Dikatakan Haryadi, masalah ini tidak akan pernah tuntas jika Pemerintah Kota (Pemkot) Jambi hanya mengandalkan penertiban yang bersifat “musiman”. Dalam artian perlunya ketegasan Walikota dan sebuah kebijakan menyeluruh yang mengikat, seperti Peraturan Daerah (Perda), untuk mengatasi persoalan tersebut.
“Penertiban sering sifatnya musiman. Kadang-kadang iya ada ditertibkan, kadang-kadang enggak. Ini kan diperlukan ketegasan. Artinya memang ada aturan yang menggariskan,” tegas Prof. Hariadi.
Ia mengkritik pola penegakan aturan yang tidak konsisten, yang membuat PKL kembali berjualan di pinggir jalan setelah razia selesai. “Kalau sehari razia, tapi seminggu dibiarkan, ya mereka akan pasang balik lagi,” ujarnya
Dalam analisanya, beberapa alasan mendasar mengapa PKL enggan masuk ke dalam gedung pasar yang telah disediakan. Seperti faktor ekonomi, banyak PKL tidak mampu membayar sewa di dalam pasar.
“Omzet mereka kan tak besar, keuntungan juga tidak besar. Kalau mereka merasa diberatkan dengan sewa, mereka memilih, ‘Ah, lebih baiklah di pinggir jalan saja’,” jelasnya
Disamping itu, Faktor krusial lainnya adalah kondisi pasar di dalam yang tidak representatif. Revitalisasi dinilai belum berhasil membuat konsumen dan pedagang nyaman.

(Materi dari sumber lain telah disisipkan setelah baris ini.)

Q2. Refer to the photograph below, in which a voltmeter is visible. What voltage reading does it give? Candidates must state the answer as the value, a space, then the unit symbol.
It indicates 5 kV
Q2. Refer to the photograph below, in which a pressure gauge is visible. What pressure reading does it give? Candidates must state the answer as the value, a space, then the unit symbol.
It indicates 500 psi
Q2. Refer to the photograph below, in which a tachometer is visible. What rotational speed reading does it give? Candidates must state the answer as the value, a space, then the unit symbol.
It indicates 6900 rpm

Terpisah, pengamat ekonomi Jambi Dr. Noviardi Ferzi menyatakan kondisi Pasar Talang Banjar saat ini menunjukkan ketidakteraturan tata kelola yang nyata. Banyak lapak di dalam pasar kosong, sementara Pedagang Kaki Lima (PKL) memilih berjualan di luar, tepatnya di pinggir jalan raya.

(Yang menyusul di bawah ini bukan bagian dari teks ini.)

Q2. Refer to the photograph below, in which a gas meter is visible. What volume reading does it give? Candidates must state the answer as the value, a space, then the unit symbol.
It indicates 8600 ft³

Akibatnya, kemacetan dan kesemrawutan tak terhindarkan di kawasan sekitar. Situasi ini jelas mengindikasikan lemahnya pengawasan dan sistem pengelolaan pasar yang belum profesional
Pemerintah Kota Jambi memang telah berupaya mengambil tindakan, mulai dari memberikan batas waktu bagi PKL untuk pindah ke dalam pasar hingga melakukan penertiban dan pembongkaran paksa lapak di pinggir jalan.
“Langkah penertiban ini, harus didukung oleh Pemerintah Provinsi Jambi, karena penting untuk menjaga ketertiban dan kenyamanan publik serta menata kota agar lebih rapi.

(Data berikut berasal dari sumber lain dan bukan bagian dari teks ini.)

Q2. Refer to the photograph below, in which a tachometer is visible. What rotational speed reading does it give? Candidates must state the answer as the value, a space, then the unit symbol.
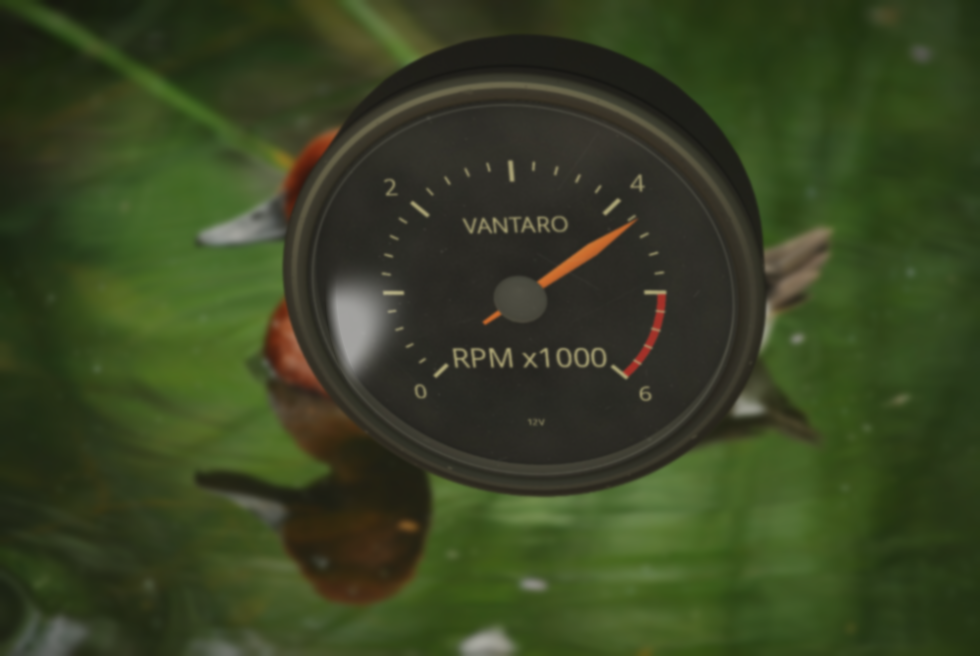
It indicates 4200 rpm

Namun, penertiban semata tidak akan cukup dan hanya bersifat sementara, sebab PKL akan kembali lagi jika tidak ada solusi yang permanen, “sebutnya.
Masih kata Noviardi, diperlukan solusi jangka panjang, seperti pembangunan trotoar, penataan area pedagang di dalam pasar agar lebih menarik dan aman, serta sistem pengelolaan yang melibatkan pedagang. Upaya-upaya ini sangat krusial agar PKL terdorong memilih berjualan di kios yang disediakan tanpa mengganggu ruang publik.
“Oleh karena itu, Walikota harus mengambil ketegasan yang jelas dan tegas. Pertama, melaksanakan penertiban secara konsisten, termasuk pembongkaran paksa jika PKL tetap bandel berjualan di pinggir jalan, “sebutnya.
Lalu, merapikan dan menata ulang Pasar Talang Banjar secara menyeluruh sehingga kios yang disediakan menjadi menarik, aman, dan memiliki fasilitas yang memadai bagi pedagang.
Akademisi STIE Jambi ini berpandangan agar Walikota juga wajib menekankan pentingnya sinergi yang kuat antara seluruh Organisasi Perangkat Daerah (OPD) terkait, Satuan Polisi Pamong Praja (Satpol PP), serta unsur TNI/Polri.
“Sinergi ini dibutuhkan untuk memastikan penertiban dan pengawasan pasar serta PKL berjalan ketat dan terhindar dari kekacauan seperti yang terjadi saat ini, ” sebutnya.